PMU data‐based power‐load imbalance estimation is a key estimation to successfully handle the emergency control strategies, e.g. load shedding, and protection plans. In case of detecting a contingency or an emergency condition, following comparing of frequency, voltage, and their rate of changes with the specified threshold values, an estimation algorithm must estimate the size of disturbance to use in the available emergency control systems and special protection schemes. This online estimation is an important issue to realize a successful load‐shedding scheme with minimum amount of shed load.
Conventionally, for the estimation of the size of load‐power mismatch, the swing equation is used. The estimated imbalance based on this method may far from real power mismatch as it relies on three worst assumptions: (i) there is no additional active power variation except for that of disturbance, (ii) there is a negligible reactive‐power imbalance in response to sudden active power imbalance, and (iii) the inertia constant assumed to be known. This under/over‐estimation causes inaccurate calculation of total amount of load to be shed.

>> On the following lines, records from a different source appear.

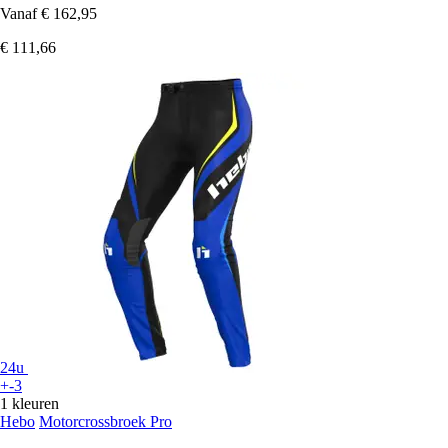
Vanaf
€ 162,95
€ 111,66
24u
+-3
1 kleuren
Hebo
Motorcrossbroek Pro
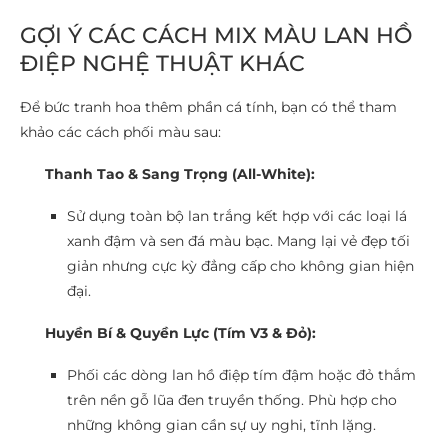
GỢI Ý CÁC CÁCH MIX MÀU LAN HỒ
ĐIỆP NGHỆ THUẬT KHÁC
Để bức tranh hoa thêm phần cá tính, bạn có thể tham
khảo các cách phối màu sau:
Thanh Tao & Sang Trọng (All-White):
Sử dụng toàn bộ lan trắng kết hợp với các loại lá
xanh đậm và sen đá màu bạc. Mang lại vẻ đẹp tối
giản nhưng cực kỳ đẳng cấp cho không gian hiện
đại.
Huyền Bí & Quyền Lực (Tím V3 & Đỏ):
Phối các dòng lan hồ điệp tím đậm hoặc đỏ thắm
trên nền gỗ lũa đen truyền thống. Phù hợp cho
những không gian cần sự uy nghi, tĩnh lặng.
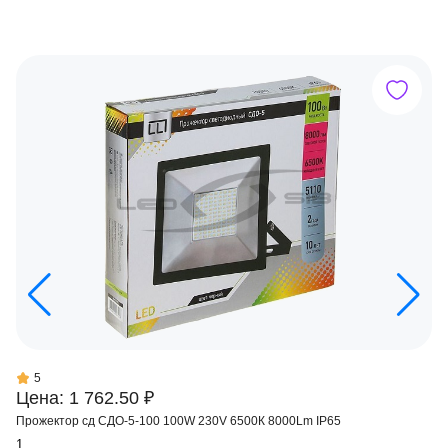
5
Цена: 1 762.50 ₽
Прожектор сд СДО-5-100 100W 230V 6500К 8000Lm IP65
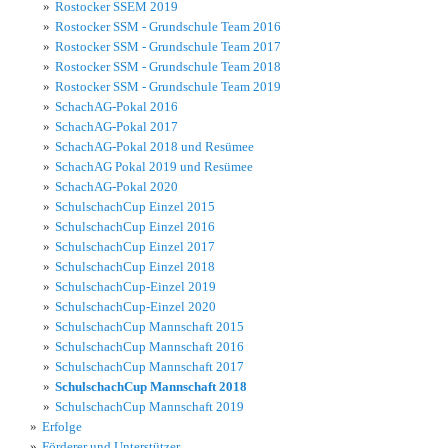
Rostocker SSEM 2019
Rostocker SSM - Grundschule Team 2016
Rostocker SSM - Grundschule Team 2017
Rostocker SSM - Grundschule Team 2018
Rostocker SSM - Grundschule Team 2019
SchachAG-Pokal 2016
SchachAG-Pokal 2017
SchachAG-Pokal 2018 und Resümee
SchachAG Pokal 2019 und Resümee
SchachAG-Pokal 2020
SchulschachCup Einzel 2015
SchulschachCup Einzel 2016
SchulschachCup Einzel 2017
SchulschachCup Einzel 2018
SchulschachCup-Einzel 2019
SchulschachCup-Einzel 2020
SchulschachCup Mannschaft 2015
SchulschachCup Mannschaft 2016
SchulschachCup Mannschaft 2017
SchulschachCup Mannschaft 2018
SchulschachCup Mannschaft 2019
Erfolge
Förderer und Unterstützer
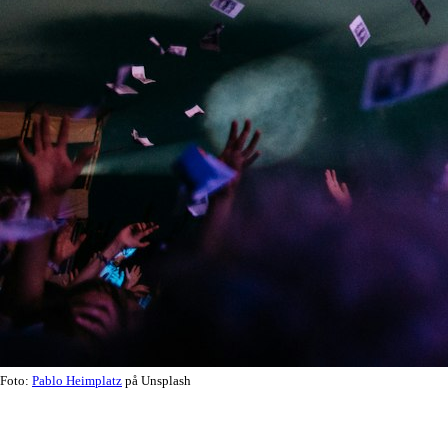
Foto:
Pablo Heimplatz
på Unsplash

In [117], for estimating the size of disturbance, some appropriate base‐case features are selected from a set of pre‐defined base cases. Moreover, an efficient yet simple logic is defined to select appropriate base‐case for the received data. This approach benefits from the use of PMU data to precise calculation of the required amount of load to be shed, in one‐step and in a short time in comparison with the actual time. The proposed scheme relies on fast, yet iterative, estimation of frequency nadir, and time of minimum frequency occurrence. Accordingly, the inertia constant as well as the size of power mismatch are estimated which, in turn, compares with the maximum size of imbalance, satisfying the pre‐specified thresholds, to determine the amount of shed load.
Modern power grids face new technical challenges arising from the increasing penetration of power‐electronic‐connected RESs/DGs. Increasing MGs/DGs penetration level may adversely affect frequency response and voltage and system control and lead to degraded performance of traditional control schemes. This, in turn, may result in large deviations and, potentially, system instability.
This chapter provides the pre‐requirement terminology and general background for the next chapters of this book. The term power system stability and control with an updated brief review on the areas of frequency, voltage, and angle controls, concerning the penetration of RESs/DGs, is discussed. In response to the existing challenges in penetration of more RESs/DGs to the grid, the necessity of using data‐driven modeling, parameters estimation, and control synthesis in wide‐area power systems is emphasized.